Grzegorz Ćwik - Śmiech to zdrowie, czyli czego nienawidzą nasi wrogowie

Czyżbym żył już w nieciekawych czasach? Tak 9 lat temu na swojej płycie „Zamach na przeciętność” pytał warszawski raper Ten Typ Mes. Wprawdzie komentował rzeczywistość z innej perspektywy niż my, jednak zasadność samego pytania jest jak najbardziej aktualna. Dopiero co przecież były lata 90-te, my chodziliśmy do pierwszych klas swoich szkół, uczyliśmy się życia w trudnych realiach Polski okresu transformacji a wokół trwała „wojna na osiedlach”: punków ze skinami, hiphopowców z metalowcami i podwórka z podwórkiem. Nade wszystko zaś walka polskich rodzin o przetrwanie w czasach, gdy bezrobocie w skali kraju szlusowało do 20%, a w niektórych regionach kraju (zwłaszcza post-PGRowskich) rzeczywistość przypominała postapokalipsę. Ile z tego rozumieliśmy my, dzieciaki urodzone na przełomie lat 80-tych i 90-tych? Choć wydawało nam się, że dużo, to oczywiście prawie nic. Dopiero perspektywa następnych dekad i dorosły wiek dały nam zrozumienie przez co przeszliśmy. A dzieciństwo jak to dzieciństwo – zawsze się je widzi w kolorowych barwach na zasadzie popularnego „kurła, kiedyś to było!”.

> Zadanie 1: Zwróć z zapisów każdy wiersz, w którym występuje ciąg „kern”.

> Dostarczone zapisy:
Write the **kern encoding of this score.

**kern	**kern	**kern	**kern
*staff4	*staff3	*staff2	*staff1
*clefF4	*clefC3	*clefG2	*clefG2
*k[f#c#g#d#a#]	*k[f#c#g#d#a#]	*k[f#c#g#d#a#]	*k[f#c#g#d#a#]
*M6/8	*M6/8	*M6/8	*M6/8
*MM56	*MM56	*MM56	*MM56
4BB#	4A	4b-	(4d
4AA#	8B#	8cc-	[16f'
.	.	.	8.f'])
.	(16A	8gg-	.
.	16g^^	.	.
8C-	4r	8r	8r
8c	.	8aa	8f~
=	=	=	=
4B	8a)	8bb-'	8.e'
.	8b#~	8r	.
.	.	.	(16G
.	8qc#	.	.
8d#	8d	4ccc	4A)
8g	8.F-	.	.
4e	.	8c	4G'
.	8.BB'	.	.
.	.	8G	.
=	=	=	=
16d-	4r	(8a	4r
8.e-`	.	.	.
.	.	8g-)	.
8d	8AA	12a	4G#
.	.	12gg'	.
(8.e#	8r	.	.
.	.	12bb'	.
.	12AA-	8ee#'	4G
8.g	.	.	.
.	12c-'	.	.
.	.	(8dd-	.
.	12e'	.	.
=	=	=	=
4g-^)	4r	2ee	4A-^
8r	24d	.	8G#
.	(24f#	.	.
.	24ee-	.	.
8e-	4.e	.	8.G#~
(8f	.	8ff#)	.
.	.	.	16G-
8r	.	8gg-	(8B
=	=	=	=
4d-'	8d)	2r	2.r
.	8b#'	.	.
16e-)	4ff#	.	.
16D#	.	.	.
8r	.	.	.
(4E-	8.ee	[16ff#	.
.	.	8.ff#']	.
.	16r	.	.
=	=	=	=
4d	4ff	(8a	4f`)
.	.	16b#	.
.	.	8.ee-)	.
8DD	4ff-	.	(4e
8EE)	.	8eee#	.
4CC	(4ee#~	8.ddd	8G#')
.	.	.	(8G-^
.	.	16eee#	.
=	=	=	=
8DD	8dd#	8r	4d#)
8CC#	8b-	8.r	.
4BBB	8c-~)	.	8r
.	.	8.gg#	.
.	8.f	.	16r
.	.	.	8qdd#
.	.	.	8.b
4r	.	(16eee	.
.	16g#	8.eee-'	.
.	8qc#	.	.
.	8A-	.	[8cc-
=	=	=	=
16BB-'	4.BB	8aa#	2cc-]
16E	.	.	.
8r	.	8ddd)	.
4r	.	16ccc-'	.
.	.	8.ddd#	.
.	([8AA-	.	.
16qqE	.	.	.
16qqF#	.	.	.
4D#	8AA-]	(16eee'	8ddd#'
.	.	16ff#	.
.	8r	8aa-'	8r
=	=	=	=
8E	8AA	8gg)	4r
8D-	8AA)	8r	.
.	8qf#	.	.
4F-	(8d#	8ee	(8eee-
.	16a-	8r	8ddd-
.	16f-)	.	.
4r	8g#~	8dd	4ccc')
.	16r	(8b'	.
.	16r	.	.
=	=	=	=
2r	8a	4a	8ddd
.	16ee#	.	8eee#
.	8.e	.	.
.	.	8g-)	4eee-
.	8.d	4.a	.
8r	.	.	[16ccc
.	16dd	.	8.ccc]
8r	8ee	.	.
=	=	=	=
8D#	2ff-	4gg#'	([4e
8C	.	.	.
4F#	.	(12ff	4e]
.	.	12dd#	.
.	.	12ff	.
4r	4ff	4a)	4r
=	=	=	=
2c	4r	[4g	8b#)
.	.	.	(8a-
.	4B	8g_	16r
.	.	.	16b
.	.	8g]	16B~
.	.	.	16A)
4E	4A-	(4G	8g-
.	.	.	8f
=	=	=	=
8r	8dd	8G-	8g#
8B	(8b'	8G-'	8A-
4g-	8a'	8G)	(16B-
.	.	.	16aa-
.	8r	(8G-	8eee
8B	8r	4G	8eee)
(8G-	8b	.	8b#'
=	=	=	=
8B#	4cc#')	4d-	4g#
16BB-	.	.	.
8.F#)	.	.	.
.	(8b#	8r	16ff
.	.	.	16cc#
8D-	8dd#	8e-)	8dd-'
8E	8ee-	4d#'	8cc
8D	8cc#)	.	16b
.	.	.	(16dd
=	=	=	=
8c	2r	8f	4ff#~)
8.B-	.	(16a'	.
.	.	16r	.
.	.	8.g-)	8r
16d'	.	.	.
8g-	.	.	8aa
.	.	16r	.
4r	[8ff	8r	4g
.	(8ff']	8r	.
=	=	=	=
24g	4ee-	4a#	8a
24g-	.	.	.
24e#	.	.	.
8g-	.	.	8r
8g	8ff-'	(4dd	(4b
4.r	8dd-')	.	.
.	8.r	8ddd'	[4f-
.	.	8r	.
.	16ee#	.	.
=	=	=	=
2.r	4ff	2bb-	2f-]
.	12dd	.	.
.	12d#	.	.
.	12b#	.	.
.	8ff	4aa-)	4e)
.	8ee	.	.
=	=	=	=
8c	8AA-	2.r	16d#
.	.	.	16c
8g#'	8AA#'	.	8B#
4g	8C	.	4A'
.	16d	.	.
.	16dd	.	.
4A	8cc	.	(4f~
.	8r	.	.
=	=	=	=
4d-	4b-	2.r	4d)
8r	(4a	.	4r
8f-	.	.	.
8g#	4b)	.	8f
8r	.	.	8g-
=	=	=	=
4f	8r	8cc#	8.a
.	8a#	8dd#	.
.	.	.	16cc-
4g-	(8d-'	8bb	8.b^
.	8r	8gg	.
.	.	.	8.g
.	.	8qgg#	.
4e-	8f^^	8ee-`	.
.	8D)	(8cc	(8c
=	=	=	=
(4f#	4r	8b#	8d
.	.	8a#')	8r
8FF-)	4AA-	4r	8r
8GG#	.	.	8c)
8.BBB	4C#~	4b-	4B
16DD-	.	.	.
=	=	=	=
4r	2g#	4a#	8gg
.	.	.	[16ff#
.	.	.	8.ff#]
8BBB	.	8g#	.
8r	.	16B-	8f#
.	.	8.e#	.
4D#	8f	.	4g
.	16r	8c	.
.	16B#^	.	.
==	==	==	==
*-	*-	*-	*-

> Zadanie 2: Przetłumacz na język angielski zdanie z wybranego tekstu: „Dopiero perspektywa następnych dekad i dorosły wiek dały nam zrozumienie przez co przeszliśmy.”

> Ostateczna odpowiedź 1:
Write the **kern encoding of this score.
**kern	**kern	**kern	**kern

> Ostateczna odpowiedź 2: Only the perspective of the following decades and adulthood gave us an understanding of what we had gone through.